The paper demonstrates that simple filter pruning techniques can reduce inference costs for VGG-16 by up to 34% and ResNet-110 by up to 38% on the CIFAR-10 dataset while maintaining close to the original accuracy through retraining. The authors also introduce a one-shot pruning and retraining strategy to save time, which is particularly beneficial for pruning deep networks. They analyze the sensitivity of different layers to pruning and propose strategies to determine the optimal pruning rates for each layer. The effectiveness of their method is validated through experiments on VGG-16, ResNet-56/110, and ResNet-34, showing significant reductions in FLOPs with minimal accuracy loss. The paper concludes by discussing the advantages of their approach over other pruning methods and its potential for further improving deep network architectures.The paper "Pruning Filters for Efficient ConvNets" by Hao Li addresses the challenge of reducing the computational and storage costs of Convolutional Neural Networks (CNNs) without compromising accuracy. Traditional methods, such as magnitude-based pruning of weights, often remove a significant number of parameters from fully connected layers, which may not effectively reduce computation costs in convolutional layers due to irregular sparsity. The authors propose a novel approach that prunes filters from CNNs, which are identified as having a small effect on output accuracy. By removing entire filters along with their connecting feature maps, the computation costs are significantly reduced.
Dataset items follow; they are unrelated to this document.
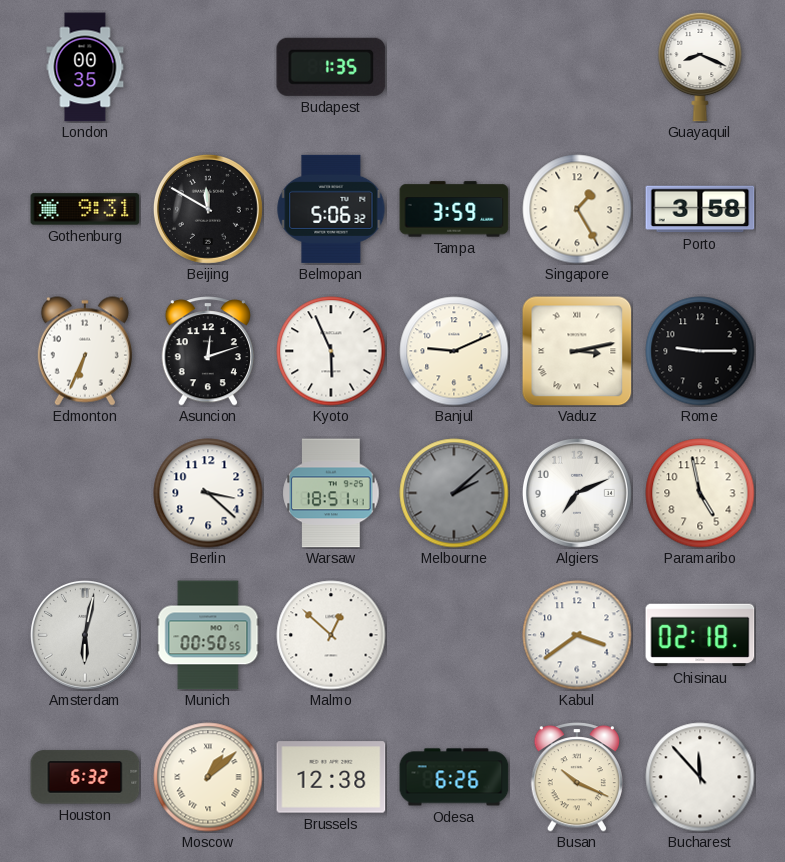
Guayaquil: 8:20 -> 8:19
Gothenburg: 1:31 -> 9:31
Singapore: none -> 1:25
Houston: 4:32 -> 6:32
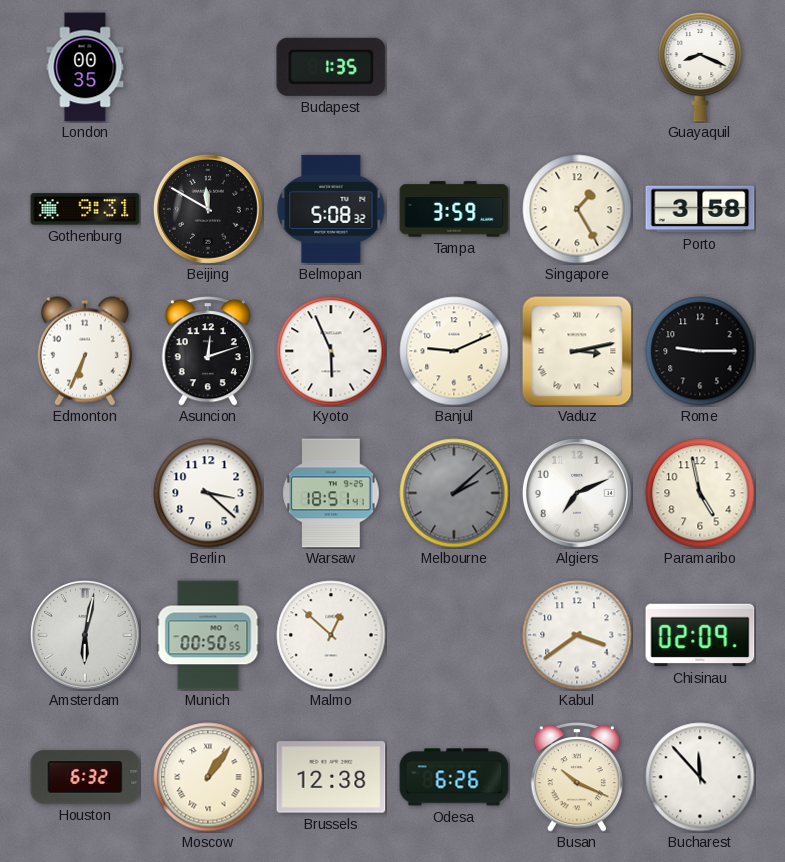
Belmopan: 5:06 -> 5:08
Chisinau: 02:18 -> 02:09
Moscow: 1:08 -> 1:06
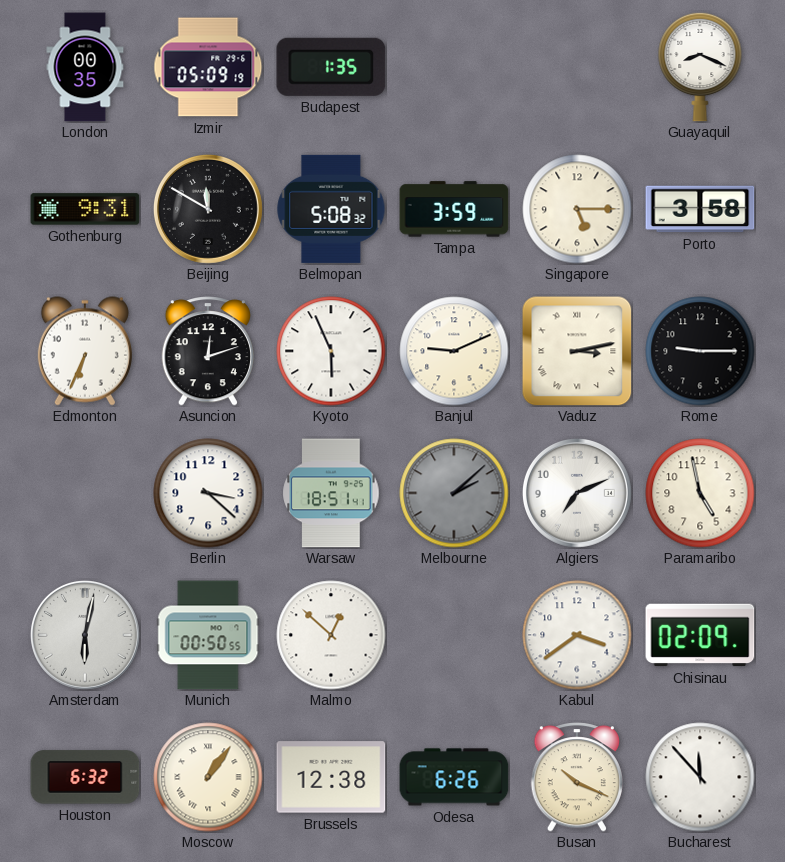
Izmir: none -> 05:09
Singapore: 1:25 -> 5:15
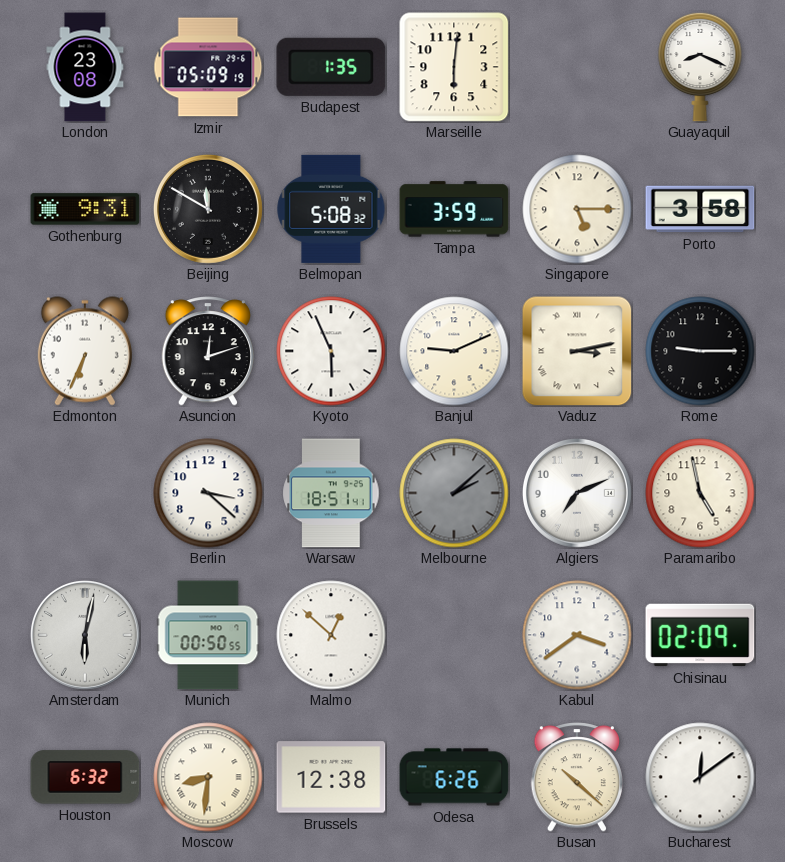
London: 00:35 -> 23:08
Marseille: none -> 6:01
Moscow: 1:06 -> 8:31
Busan: 10:19 -> 10:22
Bucharest: 11:53 -> 12:09
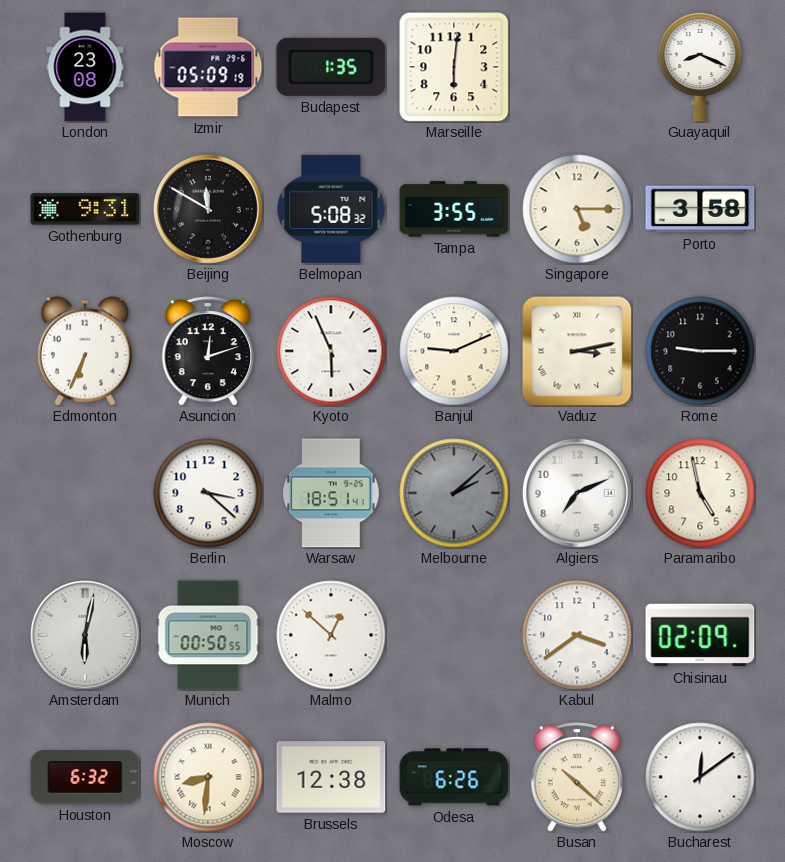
Tampa: 3:59 -> 3:55
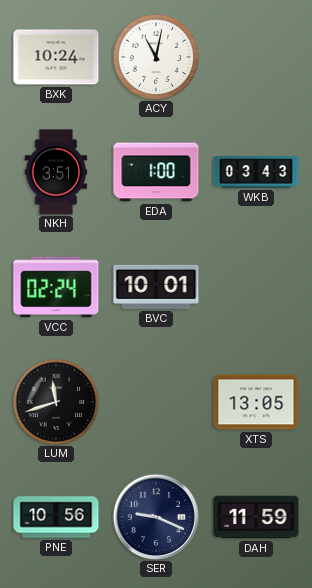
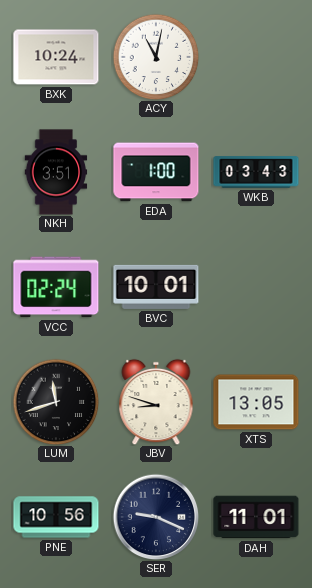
JBV: none -> 8:48
DAH: 11:59 -> 11:01
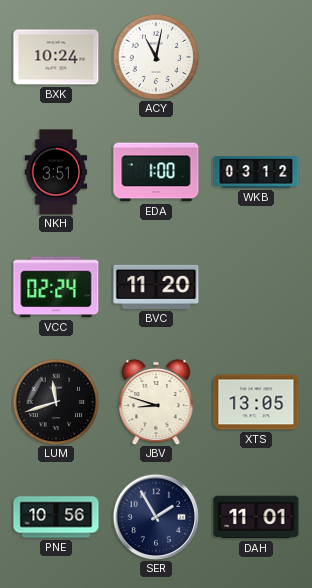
WKB: 03:43 -> 03:12
BVC: 10:01 -> 11:20
SER: 9:19 -> 1:55
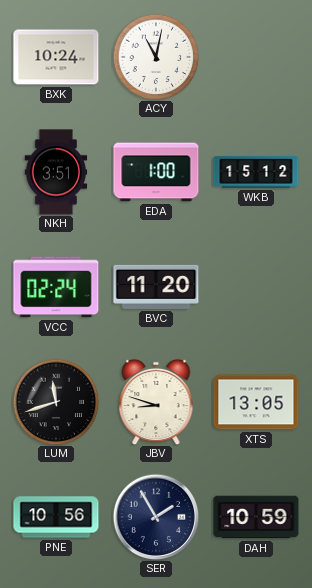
WKB: 03:12 -> 15:12
DAH: 11:01 -> 10:59
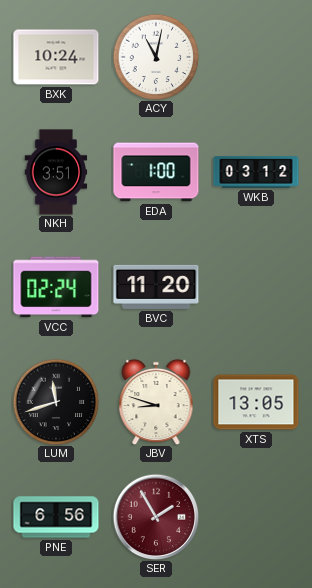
WKB: 15:12 -> 03:12
PNE: 10:56 -> 6:56
SER dial: navy -> burgundy
DAH: 10:59 -> none
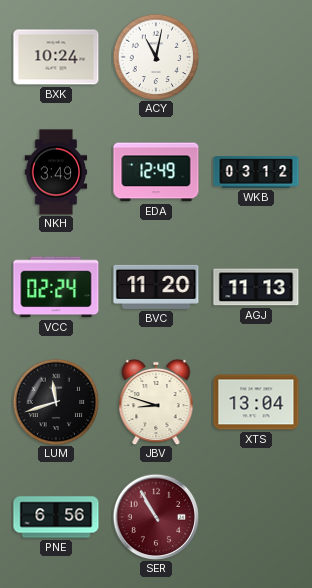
NKH: 3:51 -> 3:49
EDA: 1:00 -> 12:49
AGJ: none -> 11:13
XTS: 13:05 -> 13:04
SER: 1:55 -> 10:55
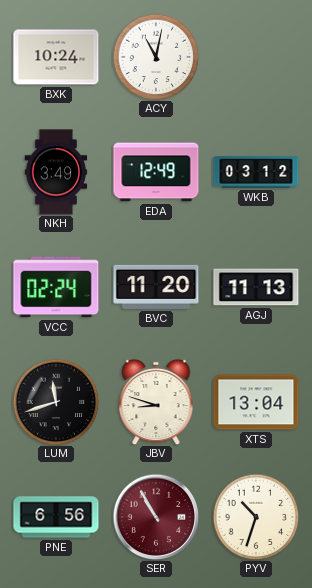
PYV: none -> 10:33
This method does not introduce sparse connectivity patterns, making it compatible with existing efficient BLAS libraries for dense matrix multiplications.
The paper demonstrates that simple filter pruning techniques can reduce inference costs for VGG-16 by up to 34% and ResNet-110 by up to 38% on the CIFAR-10 dataset while maintaining close to the original accuracy through retraining. The authors also introduce a one-shot pruning and retraining strategy to save time, which is particularly beneficial for pruning deep networks. They analyze the sensitivity of different layers to pruning and propose strategies to determine the optimal pruning rates for each layer. The effectiveness of their method is validated through experiments on VGG-16, ResNet-56/110, and ResNet-34, showing significant reductions in FLOPs with minimal accuracy loss. The paper concludes by discussing the advantages of their approach over other pruning methods and its potential for further improving deep network architectures.